**Work to complete:**
Report every line of the data where the string "Sout" appears.

[Stored data]

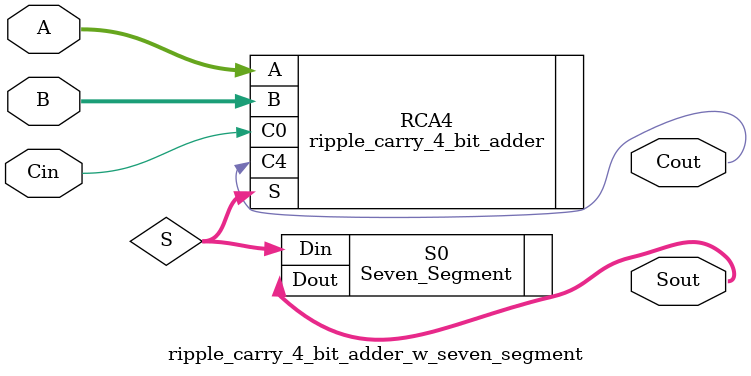
<source format=v>
module ripple_carry_4_bit_adder_w_seven_segment(A, B, Cin, Sout, Cout);
input[3:0] A, B;
input Cin;
output[6:0] Sout;
output Cout;

wire[3:0] S;

ripple_carry_4_bit_adder RCA4(.A(A), .B(B), .C0(Cin), .S(S), .C4(Cout));
Seven_Segment S0(.Din(S), .Dout(Sout));

endmodule
</source>
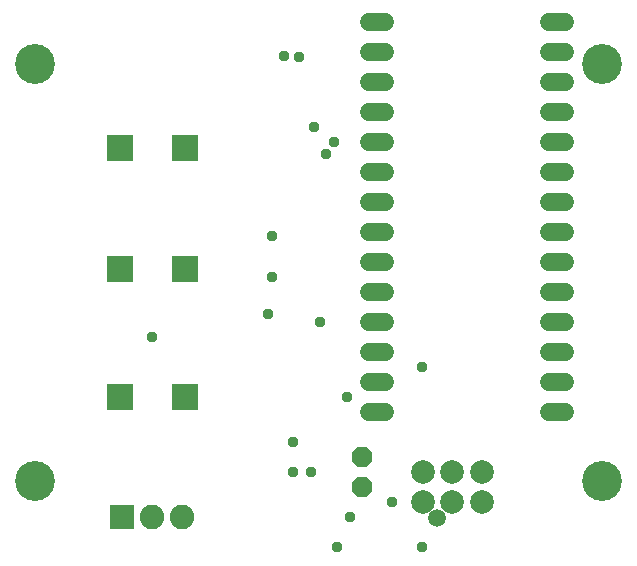
<source format=gbr>
G04 EAGLE Gerber RS-274X export*
G75*
%MOMM*%
%FSLAX34Y34*%
%LPD*%
%INSoldermask Bottom*%
%IPPOS*%
%AMOC8*
5,1,8,0,0,1.08239X$1,22.5*%
G01*
%ADD10C,3.378200*%
%ADD11C,2.003200*%
%ADD12C,1.503200*%
%ADD13R,2.303200X2.303200*%
%ADD14C,1.511200*%
%ADD15R,2.082800X2.082800*%
%ADD16C,2.082800*%
%ADD17P,1.869504X8X202.500000*%
%ADD18C,0.959600*%


D10*
X1120140Y370840D03*
X1120140Y17780D03*
X1600200Y17780D03*
X1600200Y370840D03*
D11*
X1473200Y0D03*
X1473200Y25000D03*
X1498200Y25000D03*
X1498200Y0D03*
X1448200Y0D03*
X1448200Y25000D03*
D12*
X1460700Y-13400D03*
D13*
X1191700Y88900D03*
X1246700Y88900D03*
X1191700Y299720D03*
X1246700Y299720D03*
D14*
X1555560Y381000D02*
X1568640Y381000D01*
X1568640Y76200D02*
X1555560Y76200D01*
X1555560Y101600D02*
X1568640Y101600D01*
X1568640Y127000D02*
X1555560Y127000D01*
X1555560Y152400D02*
X1568640Y152400D01*
X1568640Y177800D02*
X1555560Y177800D01*
X1555560Y203200D02*
X1568640Y203200D01*
X1568640Y228600D02*
X1555560Y228600D01*
X1555560Y254000D02*
X1568640Y254000D01*
X1568640Y279400D02*
X1555560Y279400D01*
X1555560Y304800D02*
X1568640Y304800D01*
X1416240Y76200D02*
X1403160Y76200D01*
X1403160Y101600D02*
X1416240Y101600D01*
X1416240Y254000D02*
X1403160Y254000D01*
X1403160Y279400D02*
X1416240Y279400D01*
X1416240Y304800D02*
X1403160Y304800D01*
X1403160Y330200D02*
X1416240Y330200D01*
X1416240Y406400D02*
X1403160Y406400D01*
X1555560Y406400D02*
X1568640Y406400D01*
X1568640Y355600D02*
X1555560Y355600D01*
X1555560Y330200D02*
X1568640Y330200D01*
X1416240Y381000D02*
X1403160Y381000D01*
X1403160Y355600D02*
X1416240Y355600D01*
X1416240Y127000D02*
X1403160Y127000D01*
X1403160Y228600D02*
X1416240Y228600D01*
X1416240Y203200D02*
X1403160Y203200D01*
X1403160Y177800D02*
X1416240Y177800D01*
X1416240Y152400D02*
X1403160Y152400D01*
D15*
X1193800Y-12700D03*
D16*
X1219200Y-12700D03*
X1244600Y-12700D03*
D13*
X1191700Y196850D03*
X1246700Y196850D03*
D17*
X1397000Y12700D03*
X1397000Y38100D03*
D18*
X1447800Y-38100D03*
X1375763Y-38100D03*
X1330960Y377190D03*
X1386840Y-12700D03*
X1343660Y376837D03*
X1447800Y114300D03*
X1422400Y0D03*
X1338862Y25400D03*
X1353538Y25400D03*
X1384300Y88900D03*
X1356360Y317500D03*
X1366520Y294640D03*
X1373152Y304800D03*
X1320800Y225425D03*
X1317625Y158750D03*
X1338580Y50800D03*
X1219200Y139700D03*
X1320800Y190500D03*
X1361440Y152400D03*
M02*

</source>
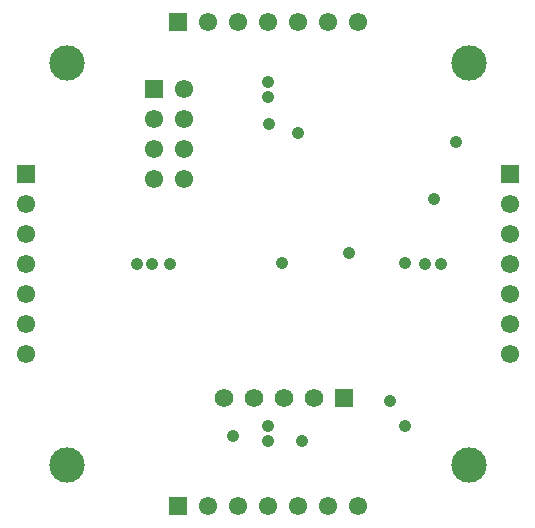
<source format=gbs>
%FSLAX33Y33*%
%MOMM*%
%AMRect-W1550000-H1550000-RO0.500*
21,1,1.55,1.55,0.,0.,270*%
%AMRect-W1570000-H1570000-RO1.000*
21,1,1.57,1.57,0.,0.,180*%
%ADD10C,1.0668*%
%ADD11R,1.55X1.55*%
%ADD12C,1.55*%
%ADD13C,3.*%
%ADD14C,1.55*%
%ADD15Rect-W1550000-H1550000-RO0.500*%
%ADD16C,1.57*%
%ADD17Rect-W1570000-H1570000-RO1.000*%
D10*
%LNbottom solder mask_traces*%
G01*
X0Y15425D03*
X2540Y11075D03*
X11635Y-13715D03*
X14700Y0D03*
X11635Y0125D03*
X10375Y-11625D03*
X-9825Y0D03*
X14050Y5550D03*
X-2925Y-14525D03*
X2900Y-14975D03*
X15950Y10300D03*
X0Y-13700D03*
X0125Y11875D03*
X13325Y0D03*
X0Y14150D03*
X6900Y0925D03*
X0Y-15000D03*
X-8250Y0D03*
X1200Y0125D03*
X-11100Y0D03*
%LNbottom solder mask component 15549c4d6476ebc2*%
D11*
X-7620Y-20500D03*
D12*
X-5080Y-20500D03*
X-2540Y-20500D03*
X0Y-20500D03*
X2540Y-20500D03*
X5080Y-20500D03*
X7620Y-20500D03*
%LNbottom solder mask component 9a7af9ef625a31f3*%
D13*
X-17000Y17000D03*
%LNbottom solder mask component 4de30cd1dcff1dec*%
D14*
X-7130Y14795D03*
X-9670Y12255D03*
X-7130Y12255D03*
X-9670Y9715D03*
X-7130Y9715D03*
X-9670Y7175D03*
X-7130Y7175D03*
D15*
X-9670Y14795D03*
%LNbottom solder mask component 5d7ae0faac189a2e*%
D14*
X-20500Y5080D03*
X-20500Y2540D03*
X-20500Y0D03*
X-20500Y-2540D03*
X-20500Y-5080D03*
X-20500Y-7620D03*
D15*
X-20500Y7620D03*
%LNbottom solder mask component 4730e282d6bc8203*%
D13*
X17000Y-17000D03*
%LNbottom solder mask component 0a1210c7d4f9c7f0*%
D16*
X3940Y-11350D03*
X1400Y-11350D03*
X-1140Y-11350D03*
X-3680Y-11350D03*
D17*
X6480Y-11350D03*
%LNbottom solder mask component fe63241f9b3ec648*%
D13*
X-17000Y-17000D03*
%LNbottom solder mask component 4c6406aa2c717d39*%
X17000Y17000D03*
%LNbottom solder mask component a355959bcd360295*%
D14*
X20500Y5080D03*
X20500Y2540D03*
X20500Y0D03*
X20500Y-2540D03*
X20500Y-5080D03*
X20500Y-7620D03*
D15*
X20500Y7620D03*
%LNbottom solder mask component c6258b4cfab3766d*%
D11*
X-7620Y20500D03*
D12*
X-5080Y20500D03*
X-2540Y20500D03*
X0Y20500D03*
X2540Y20500D03*
X5080Y20500D03*
X7620Y20500D03*
M02*
</source>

**Answer box:**
module ripple_carry_4_bit_adder_w_seven_segment(A, B, Cin, Sout, Cout);
output[6:0] Sout;
Seven_Segment S0(.Din(S), .Dout(Sout));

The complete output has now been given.